Le dossier PetroCaribe à la Cour Supérieure des Comptes

Le dossier PetroCaribe à la Cour Supérieure des Comptes

Alors que le président du Sénat avait mis la séance sur le rapport PetroCaribe en continuation pour le mardi 6 février après la séance du 31 janvier au 1er février qui a duré environ 14 heures, à la surprise générale, le Grand Corps, réuni en assemblée le jeudi 1er février, a pris une résolution qui confie le dossier à la Cour supérieure des comptes « pour les suites utiles ».

La résolution a été votée à l’unanimité « et nous étions 17 sénateurs à avoir pris part à la séance », a confié au Nouvelliste un sénateur du PHTK. Selon la résolution dont Le Nouvelliste a eu copie jeudi soir de la part du président du Sénat, Joseph Lambert, nous citons : « Considérant la nécessité de respecter le principe de la séparation des pouvoirs ainsi que les champs des compétences des institutions républicaines : l’Assemblée des sénateurs a proposé et voté la résolution suivante : Article 1 : L’Assemblée des sénateurs demande à la Cour supérieure des comptes et du contentieux administratifs d’effectuer une vérification, une analyse et un examen approfondis de la gestion des fonds PetroCaribe sur la période allant de septembre 2008 à septembre 2016, conformément à l’article 200 de la Constitution et au décret de novembre 2005 modifiant celui de novembre 1983. »

Enfin dans le quatrième article de la résolution, les pairs conscrits soulignent qu’une ampliation de la présente résolution sera transmise à la Cour supérieure des comptes et du contentieux administratifs pour les suites utiles.

« Nous avons décidé de renforcer les institutions républicaines. C’est la Cour supérieure des comptes qui a l’expertise pour analyser en toute impartialité la gestion des ordonnateurs de deniers publics », a soutenu la sénatrice Dieudonne Luma Etienne. Selon l’élue du PHTK, le parti au pouvoir, c’est une obligation pour elle d’aller travailler ce 1er février même si elle était fatiguée après la séance marathon d’environ 14 heures le même jour.

Aucun des quatre sénateurs de l’opposition ni ceux qui défendaient le rapport sur l’utilisation des fonds PetroCaribe n’ont pas vu venir ce coup. Les journalistes non plus, puisque la séance s’est tenue loin des micros de la presse.

Le sénateur Evalière Beauplan est tombé des nues. Il n’en revient pas. Deux chocs pour lui en une seule journée : la mort d’un proche et le vote en « catimini » de la résolution transférant le dossier PetroCaribe à la Cour supérieure des comptes. « Harold Elie, membre de la Cour supérieure des comptes est indexé dans le rapport de Latortue. Comment lui demander de travailler sur un dossier dans lequel il est impliqué ? », s’est demandé, perplexe, le parlementaire joint par téléphone jeudi soir.

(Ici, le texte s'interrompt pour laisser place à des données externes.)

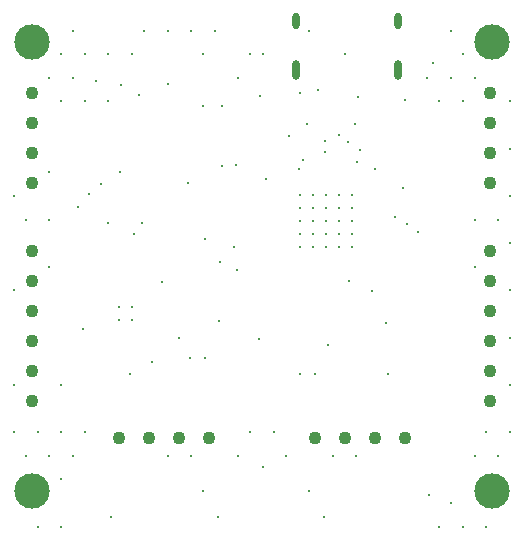
<source format=gbr>
%TF.GenerationSoftware,Altium Limited,Altium Designer,24.5.2 (23)*%
G04 Layer_Color=0*
%FSLAX45Y45*%
%MOMM*%
%TF.SameCoordinates,5BA462C2-C504-45FF-B61C-4F2A3F915A71*%
%TF.FilePolarity,Positive*%
%TF.FileFunction,Plated,1,2,PTH,Drill*%
%TF.Part,Single*%
G01*
G75*
%TA.AperFunction,OtherDrill,Pad Free-PTH0 (49.5mm,111mm)*%
%ADD88C,3.00000*%
%TA.AperFunction,OtherDrill,Pad Free-PTH3 (49.5mm,73mm)*%
%ADD89C,3.00000*%
%TA.AperFunction,OtherDrill,Pad Free-PTH1 (88.5mm,111mm)*%
%ADD90C,3.00000*%
%TA.AperFunction,OtherDrill,Pad Free-PTH4 (88.5mm,73mm)*%
%ADD91C,3.00000*%
%TA.AperFunction,ComponentDrill*%
%ADD92C,1.10000*%
%ADD93O,0.60000X1.70000*%
%ADD94O,0.60000X1.40000*%
%ADD95C,1.10000*%
%TA.AperFunction,ViaDrill,NotFilled*%
%ADD96C,0.25000*%
D88*
X4950000Y11100000D02*
D03*
D89*
Y7300000D02*
D03*
D90*
X8850000Y11100000D02*
D03*
D91*
Y7300000D02*
D03*
D92*
X4953000Y9334500D02*
D03*
Y9080500D02*
D03*
Y8826500D02*
D03*
Y8572500D02*
D03*
Y8064500D02*
D03*
Y8318500D02*
D03*
Y10668000D02*
D03*
Y10414000D02*
D03*
Y9906000D02*
D03*
Y10160000D02*
D03*
X8826500Y9334500D02*
D03*
Y9080500D02*
D03*
Y8826500D02*
D03*
Y8572500D02*
D03*
Y8064500D02*
D03*
Y8318500D02*
D03*
Y10668000D02*
D03*
Y10414000D02*
D03*
Y9906000D02*
D03*
Y10160000D02*
D03*
D93*
X7185500Y10862251D02*
D03*
X8049500D02*
D03*
D94*
Y11280250D02*
D03*
X7185500D02*
D03*
D95*
X7604000Y7750000D02*
D03*
X7350000D02*
D03*
X7858000D02*
D03*
X8112000D02*
D03*
X6450000D02*
D03*
X6196000D02*
D03*
X5688000D02*
D03*
X5942000D02*
D03*
D96*
X9000005Y10600006D02*
D03*
Y10200006D02*
D03*
Y9800005D02*
D03*
Y9400005D02*
D03*
Y9000005D02*
D03*
Y8600005D02*
D03*
Y8200004D02*
D03*
Y7800004D02*
D03*
X8900005Y9600005D02*
D03*
X8800005Y7800004D02*
D03*
X8900005Y7600004D02*
D03*
X8800005Y7000004D02*
D03*
X8600005Y11000006D02*
D03*
X8700005Y10800006D02*
D03*
X8600005Y10600006D02*
D03*
X8700005Y9600005D02*
D03*
Y9200005D02*
D03*
Y7600004D02*
D03*
X8600005Y7000004D02*
D03*
X8500005Y11200006D02*
D03*
Y10800006D02*
D03*
X8400005Y10600006D02*
D03*
X8500005Y7200004D02*
D03*
X8400005Y7000004D02*
D03*
X8300004Y10800006D02*
D03*
X7600004Y11000006D02*
D03*
X7700004Y7600004D02*
D03*
X7500004D02*
D03*
X7300004Y11200006D02*
D03*
X7000004Y7800004D02*
D03*
X7100004Y7600004D02*
D03*
X6800004Y11000006D02*
D03*
Y7800004D02*
D03*
X6700004Y10800006D02*
D03*
Y7600004D02*
D03*
X6500004Y11200006D02*
D03*
X6400003Y11000006D02*
D03*
X6300003Y11200006D02*
D03*
X6200003Y8600005D02*
D03*
X6300003Y7600004D02*
D03*
X6100003Y11200006D02*
D03*
Y7600004D02*
D03*
X5900003Y11200006D02*
D03*
X5800003Y11000006D02*
D03*
X5600003D02*
D03*
Y10600006D02*
D03*
X5700003Y10000005D02*
D03*
X5400003Y11000006D02*
D03*
Y10600006D02*
D03*
Y7800004D02*
D03*
X5300003Y11200006D02*
D03*
X5200003Y11000006D02*
D03*
X5300003Y10800006D02*
D03*
X5200003Y10600006D02*
D03*
Y8200004D02*
D03*
Y7800004D02*
D03*
X5300003Y7600004D02*
D03*
X5200003Y7400004D02*
D03*
Y7000004D02*
D03*
X5100003Y10800006D02*
D03*
Y10000005D02*
D03*
Y9600005D02*
D03*
Y9200005D02*
D03*
X5000003Y7800004D02*
D03*
X5100003Y7600004D02*
D03*
X5000003Y7000004D02*
D03*
X4800003Y9800005D02*
D03*
X4900003Y9600005D02*
D03*
X4800003Y9000005D02*
D03*
Y8200004D02*
D03*
Y7800004D02*
D03*
X4900003Y7600004D02*
D03*
X7637500Y9081284D02*
D03*
X5625000Y7082500D02*
D03*
X7425000D02*
D03*
X6525000D02*
D03*
X7947500Y8720000D02*
D03*
X7454959Y8536553D02*
D03*
X6876710Y8588291D02*
D03*
X8095000Y9870000D02*
D03*
X8345000Y10922500D02*
D03*
X8113750Y10613750D02*
D03*
X7222500Y10670000D02*
D03*
X6905000Y11002500D02*
D03*
X5860000Y10652500D02*
D03*
X5492500Y10770000D02*
D03*
X8310000Y7267500D02*
D03*
X7300000Y7300000D02*
D03*
X6400000D02*
D03*
X6905000Y7507500D02*
D03*
X5972500Y8397500D02*
D03*
X5687500Y8860000D02*
D03*
X5797500D02*
D03*
Y8750000D02*
D03*
X5687500D02*
D03*
X5435000Y9812500D02*
D03*
X5342500Y9710000D02*
D03*
X5540000Y9905000D02*
D03*
X5817500Y9477500D02*
D03*
X5600000Y9570000D02*
D03*
X5887500Y9567500D02*
D03*
X6417500Y9437500D02*
D03*
X6677500Y10062500D02*
D03*
X6935000Y9942500D02*
D03*
X6272500Y9910000D02*
D03*
X6562500Y10055000D02*
D03*
X5782500Y8295000D02*
D03*
X5385000Y8670000D02*
D03*
X6052500Y9067500D02*
D03*
X6420000Y8430000D02*
D03*
X6290000D02*
D03*
X6537500Y8745000D02*
D03*
X6542500Y9242500D02*
D03*
X7225000Y8292500D02*
D03*
X7352500D02*
D03*
X7970000D02*
D03*
X5707500Y10737500D02*
D03*
X6398839Y10557500D02*
D03*
X7247500Y10105000D02*
D03*
X6662500Y9370000D02*
D03*
X6560000Y10557500D02*
D03*
X7127500Y10305000D02*
D03*
X6105000Y10747500D02*
D03*
X8220000Y9497500D02*
D03*
X8027500Y9625000D02*
D03*
X7832500Y8995000D02*
D03*
X8127500Y9560000D02*
D03*
X7702500Y10087500D02*
D03*
X7727500Y10187500D02*
D03*
X7630000Y10260000D02*
D03*
X7552500Y10315000D02*
D03*
X7432500Y10170000D02*
D03*
X7437500Y10265000D02*
D03*
X7282500Y10412500D02*
D03*
X7210000Y10027500D02*
D03*
X7687500Y10412500D02*
D03*
X7857500Y10030000D02*
D03*
X6692500Y9172500D02*
D03*
X6885000Y10645000D02*
D03*
X7710000Y10640000D02*
D03*
X7377500Y10700000D02*
D03*
X7222500Y9367500D02*
D03*
Y9477500D02*
D03*
Y9587500D02*
D03*
Y9697500D02*
D03*
Y9807500D02*
D03*
X7332500Y9367500D02*
D03*
Y9477500D02*
D03*
Y9587500D02*
D03*
Y9697500D02*
D03*
Y9807500D02*
D03*
X7442500Y9367500D02*
D03*
Y9477500D02*
D03*
Y9587500D02*
D03*
Y9697500D02*
D03*
Y9807500D02*
D03*
X7552500Y9367500D02*
D03*
Y9477500D02*
D03*
Y9587500D02*
D03*
Y9697500D02*
D03*
Y9807500D02*
D03*
X7662500Y9367500D02*
D03*
Y9477500D02*
D03*
Y9587500D02*
D03*
Y9697500D02*
D03*
Y9807500D02*
D03*
%TF.MD5,cbfb73f9d4873be8ad079263a2a3df38*%
M02*

</source>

« Une séance ne peut pas être introduite dans une séance », a-t-il dénoncé. Il a reconnu qu’il devait y avoir effectivement une séance au Sénat ce 1er février, mais a-t-il souligné, elle devait se tenir uniquement sur les collectivités. Le parlementaire a rappelé au président du Sénat qu’il devait tenir la séance sur le rapport PetroCaribe le mardi 6 février prochain comme c’était prévu.

Même s’il avait laissé la salle lors de la séance marathon du mercredi 31 janvier au jeudi 1er février, le sénateur Evalière Beauplan voulait être là pour continuer à défendre son rapport. Mais trop fatigué après la séance mise en continuation et en deuil après la perte d’un de ses proches, le parlementaire n’a pas pu participer à la séance.

Le sénateur Jean Mary Salomon n’est pas moins choqué par le vote de la résolution. « C’est une insulte à la démocratie ! C’est un complot contre le peuple haïtien. C’est une déclaration de guerre », a fulminé le sénateur Jean Mary Salomon, l’air désappointé, qui réagissait à chaud à l’annonce du vote de la résolution sur le rapport PetroCaribe. Sous le choc, le parlementaire du Sud souligne qu’il n’a jamais été question de tenir une séance sur le rapport PetroCaribe ce jeudi 1er février. Selon lui, il s’agit d’une mise séance en continuation, pas un simple point dans une séance.